Personal information
- Full name: Idriss Boussatta
- Date of birth: 23 December 1972 (age 53)
- Place of birth: Amsterdam, Netherlands
- Position: Right winger

Youth career
- De Spartaan
- VVA/Spartaan
- V&V Amsterdam
- Ajax
- Volendam

Senior career*
- Years: Team / Apps / (Gls)
- 1991–1992: Telstar / 2 / (0)
- 1992–1994: Ajax / 0 / (0)
- 1994–1995: Haarlem / 23 / (4)
- 1995–1998: Utrecht / 60 / (2)
- 1998–2002: AZ / 107 / (7)
- 2002–2003: Excelsior / 11 / (0)
- 2003–2004: Sheffield United / 6 / (0)
- 2004: Al-Shaab / 5 / (0)
- Total:  / 214 / (13)

International career
- 1998–1999: Netherlands / 3 / (0)
- 2001: Morocco / 2 / (0)

= Dries Boussatta =

Dutch–Moroccan former international footballer

Idriss "Dries" Boussatta (born 23 December 1972) is a former international footballer who played professionally in the Netherlands, England and the United Arab Emirates as a right winger. Boussatta played friendlies for both the Netherlands and Morocco national teams.

==Club career==
Born in Amsterdam, Boussatta played in the Netherlands for De Spartaan, VVA/Spartaan, V&V Amsterdam, Ajax, Volendam, Telstar, Haarlem, Utrecht, AZ and Excelsior. He also played in England for Sheffield United, making 6 appearances in the Football League, before ending his career in 2004 in the United Arab Emirates with Al-Shaab.

==International career==
Boussatta earned three caps for the Netherlands between 1998 and 1999. By doing so, he "became the first Dutch-born player of Moroccan heritage to represent the Netherlands".

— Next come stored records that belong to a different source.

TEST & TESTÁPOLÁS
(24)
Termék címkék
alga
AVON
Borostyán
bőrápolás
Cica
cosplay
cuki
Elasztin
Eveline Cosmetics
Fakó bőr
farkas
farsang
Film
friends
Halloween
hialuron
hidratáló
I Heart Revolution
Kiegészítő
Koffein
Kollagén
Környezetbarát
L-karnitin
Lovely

He also appeared in two matches for Morocco in 2001.

==Personal life==
Boussatta is of Moroccan origin; he has publicly spoken about the discrimination his Muslim father received in the Netherlands.
In 2008 Boussatta became involved with a charitable foundation in Morocco. In 2010, he owned a gym, a restaurant, and a coffee shop; he also worked as a player's agent. In 2016, he was sanctioned to court by real estate company WPM who sued him for outstanding backpayments.

In 2010, he was living in Amsterdam, and had a son and a daughter. In 2016, he owned 6 coffee bars under the Buongiorno brand.